Finalmente, “he venido para dar testimonio de la verdad”, dice Jesús, usando un término muy fuerte, que contiene en sí el significado de martirio. El testigo es un mártir, el que afirma con la vida, con la sangre, con todo lo que es y lo que tiene, la verdad en la que cree. Jesús atestigua la verdad, que es la palabra del Padre y por esta palabra Él da la vida.

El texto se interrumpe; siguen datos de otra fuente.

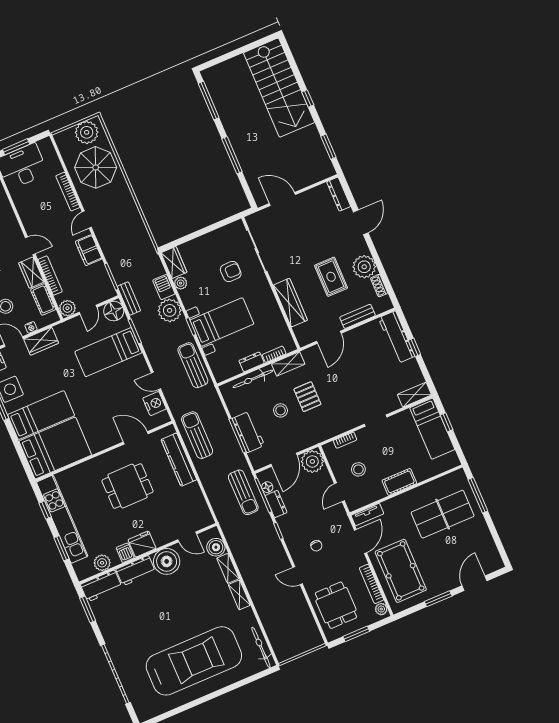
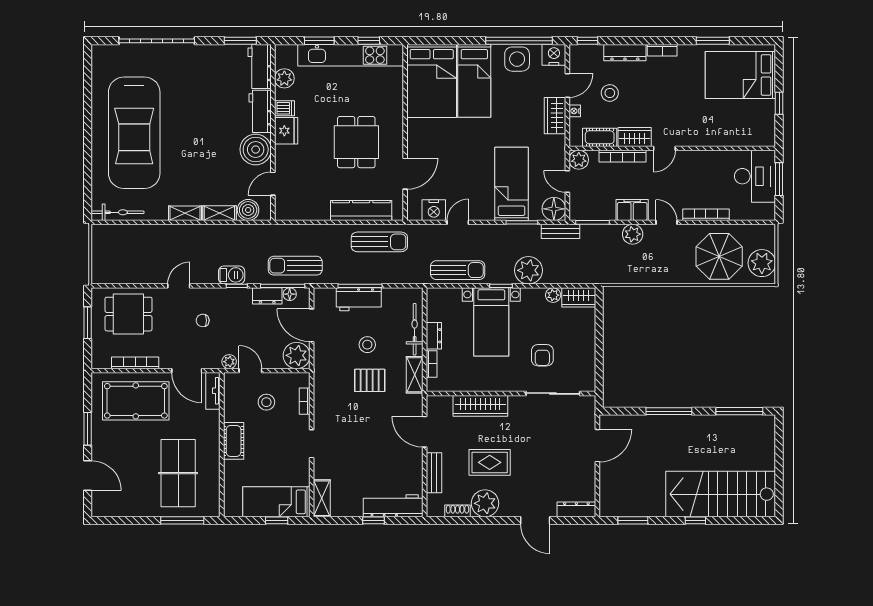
plant: (107, 242) -> (633, 234), added
barbecue: (164, 287) -> (232, 275), moved
plant: (381, 609) -> (229, 362), moved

Vida por vida, palabra por palabra, amor por amor. Jesús es el Amén, el Testigo fiel y veraz, el Principio de la creación de Dios; en Él existe sólo el Sí, por siempre y desde siempre y en este Sí, nos ofrece toda la verdad del Padre, de sí mismo, del Espíritu y en esta verdad, en esta luz, Él hace de nosotros su reino. “Cuantos confían en Él, conocerán la verdad; y aquellos que son fieles a su amor vivirán junto a Él”. Él es fiel, Él está presente, Él es la verdad que yo escucho y de la cual me dejo sólo transformar.

 

Conclusión

 

Hermanos: la Iglesia tiene el encargo de predicar y extender el reinado de Jesucristo entre los hombres. Su predicación y extensión debe ser el centro de nuestro afán como miembros de la Iglesia.
Se trata de lograr que Jesucristo reine en el corazón de los hombres, en el seno  de los hogares, en las sociedades y en los pueblos. Con esto conseguiremos alcanzar un mundo nuevo en el que reine el amor, la paz y la justicia y la salvación eterna de todos los hombres.

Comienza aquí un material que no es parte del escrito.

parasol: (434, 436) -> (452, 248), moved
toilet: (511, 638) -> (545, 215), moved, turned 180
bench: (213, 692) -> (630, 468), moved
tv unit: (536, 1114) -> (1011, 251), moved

La Virgen María es el signo vivo de esta verdad. Su corazón fue “tierra buena” que acogió con plena disponibilidad la Palabra de Dios, de modo que toda su existencia, transformada según la imagen del Hijo, fue introducida en la eternidad, en cuerpo y alma, anticipando la vocación eterna de todo ser humano”.

Que Ella nos bendiga ahora y siempre, por los siglos de los siglos. Amén.

 

Mérida, Yuc., a 25 de noviembre de 2012.